WHS instructor Drew Taylor says he received his welding certification six years ago through Clarendon College. High school students can earn 12 hours of welding credit by taking college-level classes in high school.
“Lincoln donated the virtual welding machines to Clarendon College who in turn has assigned them to each of the schools in their area that are teaching dual welding classes,” said Taylor. These machines will simulate welding without the danger and expense of actually welding in the shop. They will be used in the very beginning processes of getting students interested and excited about welding. I will use this machine in my freshman class as they are choosing classes for their sophomore year to let them see what welding is and how the process works.”
Portable and self-contained, the VRTEX Engage allows students to learn and practice SMAW (stick), GMAW (MIG) and FCAW (flux cored) welding processes according to Purdham.
“The unit has memory capacity for tracking students’ progress and is also customizable for specific parameter and tolerance settings based on the instructor’s preferences,” he said.
Michael Davis, Ph.D., CC Dean of Career, Technical and Continuing Education at its Pampa Center, says dual credit welding courses are offered at eight separate school districts within its service area. These are Clarendon, Groom, Memphis, Miami, Pampa, Panhandle, White Deer and Wellington.

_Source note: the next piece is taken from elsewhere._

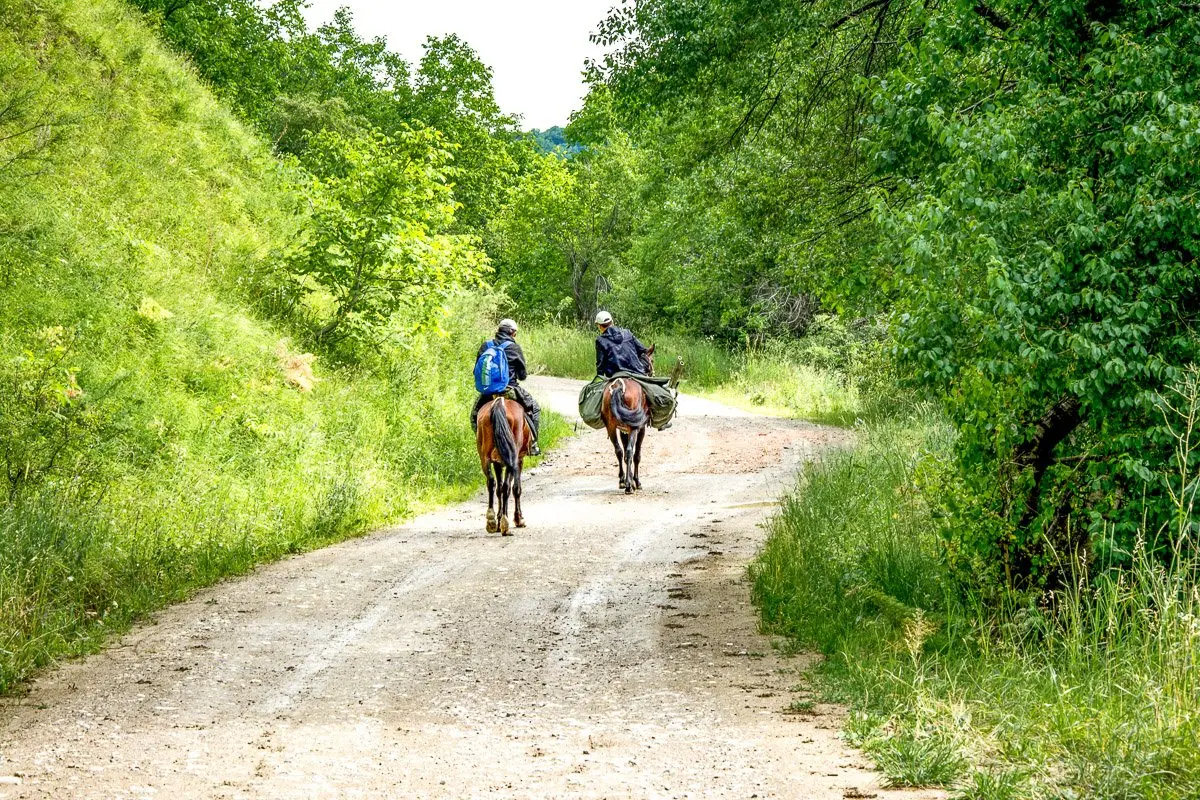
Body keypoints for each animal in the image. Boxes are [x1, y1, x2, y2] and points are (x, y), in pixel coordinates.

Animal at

“CC began offering dual credit welding in the fall 2008 semester at Childress ISD,” Davis said. “Dual credit students that complete the 12 hours during high school are awarded an Occupational Skills Certificate in Welding.”
Clarendon College does not offer an associate degree in welding, but students can earn up to four certificates in welding. These include:
– Basic Welding – Certificate of Completion in Structural Steel Welding
– General Welding Specialist – Certificate of Completion in Structural Steel Welding
– Pipe Welding Specialist – Certificate of Completion in Welding Technology
– Advanced Welding – Certificate of Completion in Advanced Welding
“CC has offered welding at most of the area high schools for over a decade depending on who we can get that is qualified at the local high schools,” said Texas D. “Tex” Buckhaults, president and chief executive officer of CC. “The college doesn’t offer an associate degree in welding but we do offer a Career and Technical Education (CTE) Certificate. Certificates are the quickest way for a student to take courses in a specific field and be able to have a career quicker.”
With brand new facilities, Memphis High School instructor Ed Bailey says he expects around 30 students to enroll in the welding and woodworking classes offered this fall.